Where does the confusion come from?
Treating generation as completion is a class of silent failure; an upgrade inherits it as production rework. (arXiv:2509.25238)
In traditional software, if a function returned without throwing an exception, it completed. That model trained everyone who now builds agents. The problem is that an agent function can return a coherent, well-formatted, non-null answer and still have done nothing. The tool call timed out but the agent moved on. The API returned an error in the response body that the agent parsed as success. The summary is grammatically correct but refers to the wrong document.
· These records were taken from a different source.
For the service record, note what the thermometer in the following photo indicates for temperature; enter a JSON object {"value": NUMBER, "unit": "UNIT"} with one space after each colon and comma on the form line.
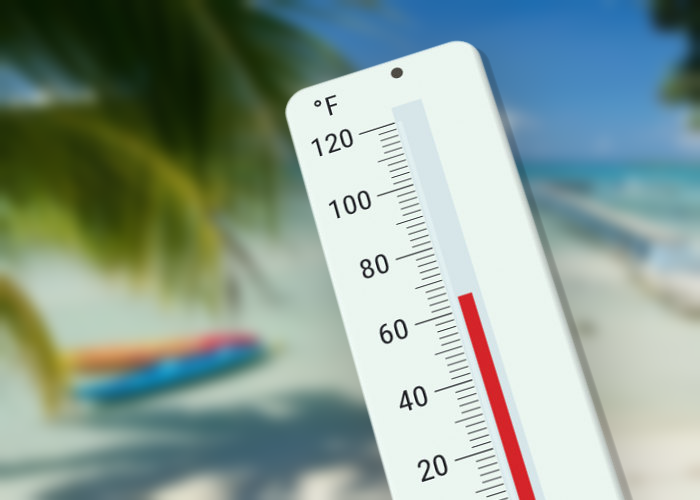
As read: {"value": 64, "unit": "°F"}
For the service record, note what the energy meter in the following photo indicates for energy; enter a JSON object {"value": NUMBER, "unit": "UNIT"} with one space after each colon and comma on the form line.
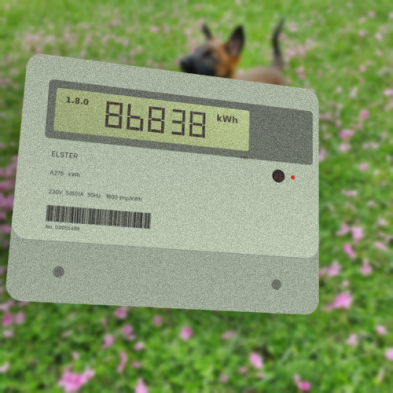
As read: {"value": 86838, "unit": "kWh"}
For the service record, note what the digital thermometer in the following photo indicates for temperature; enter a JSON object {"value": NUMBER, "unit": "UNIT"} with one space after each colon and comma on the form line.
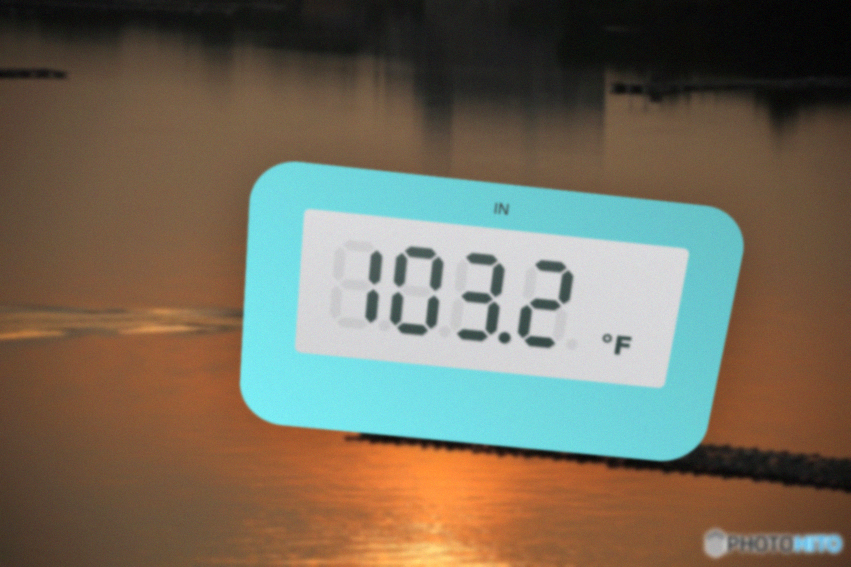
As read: {"value": 103.2, "unit": "°F"}
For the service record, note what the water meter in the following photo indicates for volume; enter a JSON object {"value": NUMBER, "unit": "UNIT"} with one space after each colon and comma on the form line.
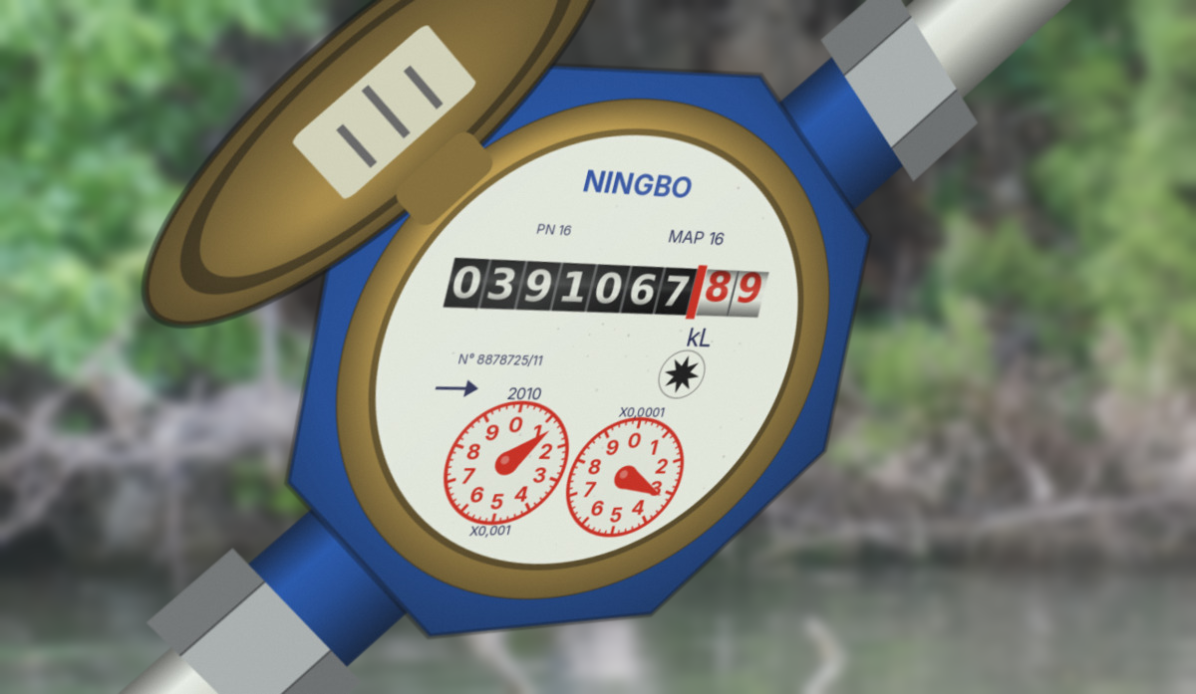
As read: {"value": 391067.8913, "unit": "kL"}
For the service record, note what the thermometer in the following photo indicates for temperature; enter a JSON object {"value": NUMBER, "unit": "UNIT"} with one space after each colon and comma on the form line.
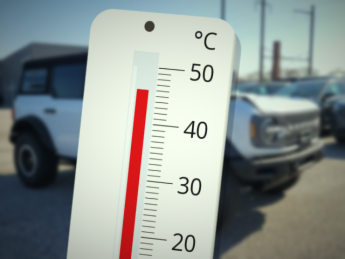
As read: {"value": 46, "unit": "°C"}
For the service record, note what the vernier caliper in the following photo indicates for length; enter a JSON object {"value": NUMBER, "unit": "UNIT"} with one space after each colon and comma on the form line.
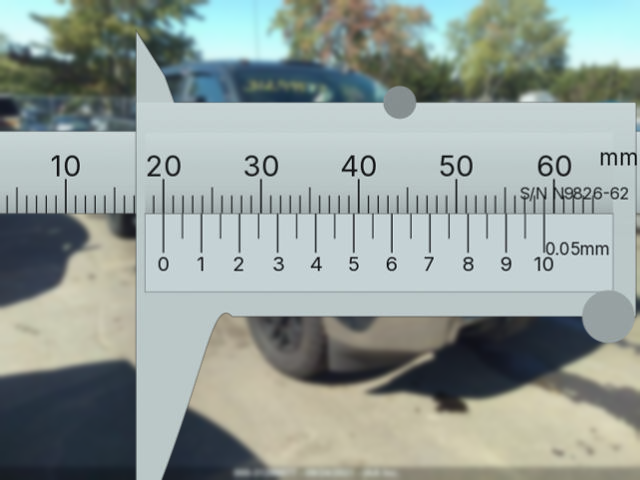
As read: {"value": 20.0, "unit": "mm"}
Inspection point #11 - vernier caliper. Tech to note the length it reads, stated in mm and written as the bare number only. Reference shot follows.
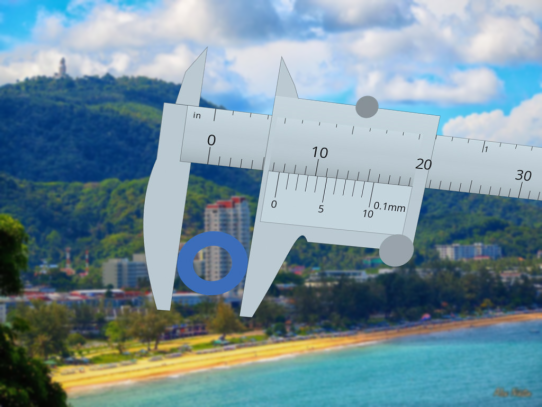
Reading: 6.6
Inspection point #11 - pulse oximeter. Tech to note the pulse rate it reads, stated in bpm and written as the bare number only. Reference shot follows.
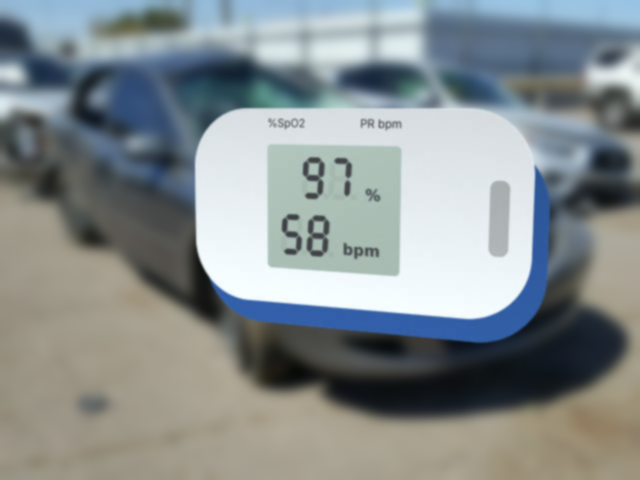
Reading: 58
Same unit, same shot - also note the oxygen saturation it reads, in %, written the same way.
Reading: 97
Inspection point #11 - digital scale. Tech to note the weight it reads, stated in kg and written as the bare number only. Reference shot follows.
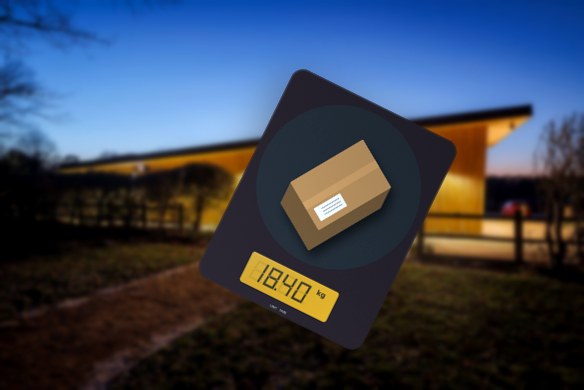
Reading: 18.40
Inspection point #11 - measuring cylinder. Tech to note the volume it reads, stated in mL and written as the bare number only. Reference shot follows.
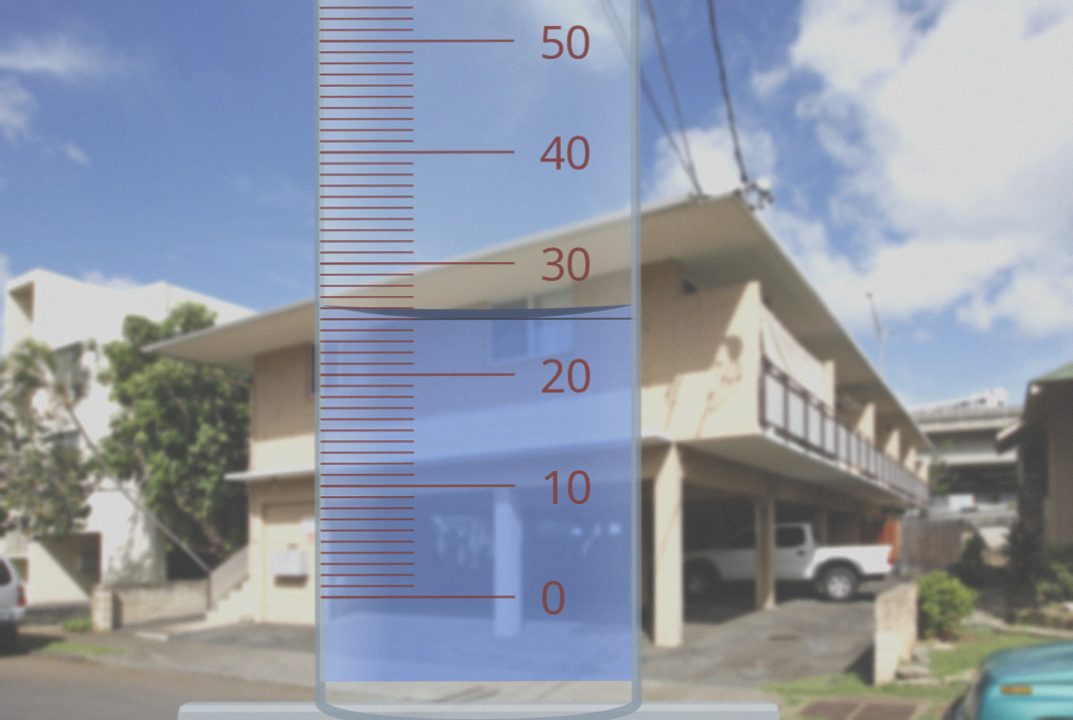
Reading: 25
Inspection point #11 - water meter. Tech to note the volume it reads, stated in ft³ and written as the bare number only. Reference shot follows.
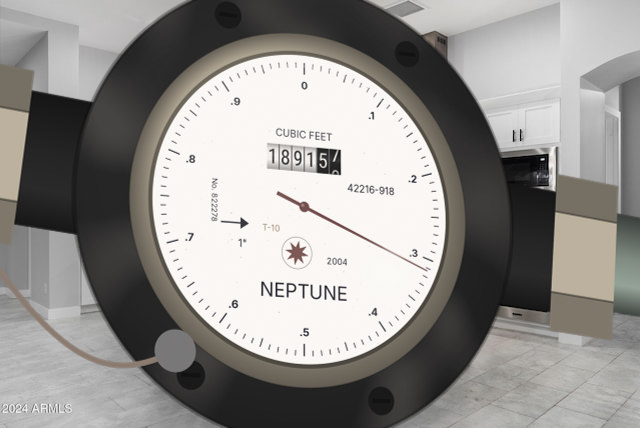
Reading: 189157.31
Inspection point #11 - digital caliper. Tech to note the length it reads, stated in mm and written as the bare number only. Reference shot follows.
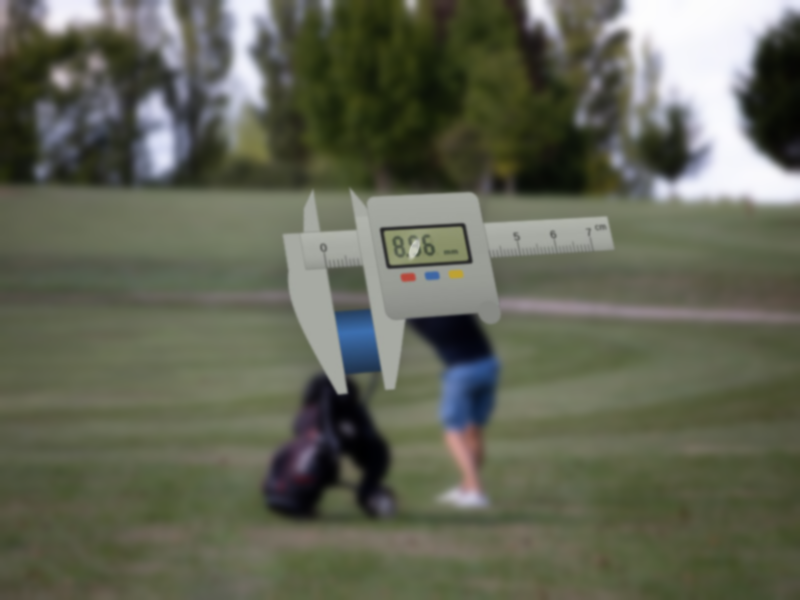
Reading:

Every one of these cases looks like a completion. The token stream ended. The response is there. Nothing threw. Completion requires a different check: did the world state change in the way we intended? That is a semantic question, and it cannot be answered by observing the output alone.

The four stages of completion
| Stage | What fails here |
|---|---|
| Generation | Hallucinated plan, wrong reasoning, fabricated tool parameter |
| Tool execution | Silent tool failure, timeout, wrong API endpoint |
| State change | Tool reported success but state did not update |
| Verified completion | State updated but not as intended (wrong record, wrong amount) |
The Pattern Intelligence Layer works at the stage boundary. VibeModel checks that each stage actually produced the output required by the next one, and that the final verified completion is what the task specified. Generation is the first stage of a four-stage process. Treating it as the last is how agents fail in production without anyone noticing.
Frequently asked questions
How do I know which stage my agent is failing at?
Instrument each stage separately. Log the tool call intent, the tool response, the state before and after, and a semantic check on the final outcome. When you see a gap between what was intended and what happened, you know exactly which stage introduced the failure.
Does this mean every agent needs a verifier?
Every agent that touches real state does. For pure information retrieval you have more flexibility. For anything that writes, files, orders, tickets, emails, a completion check is not optional, it is the minimum viable safety net.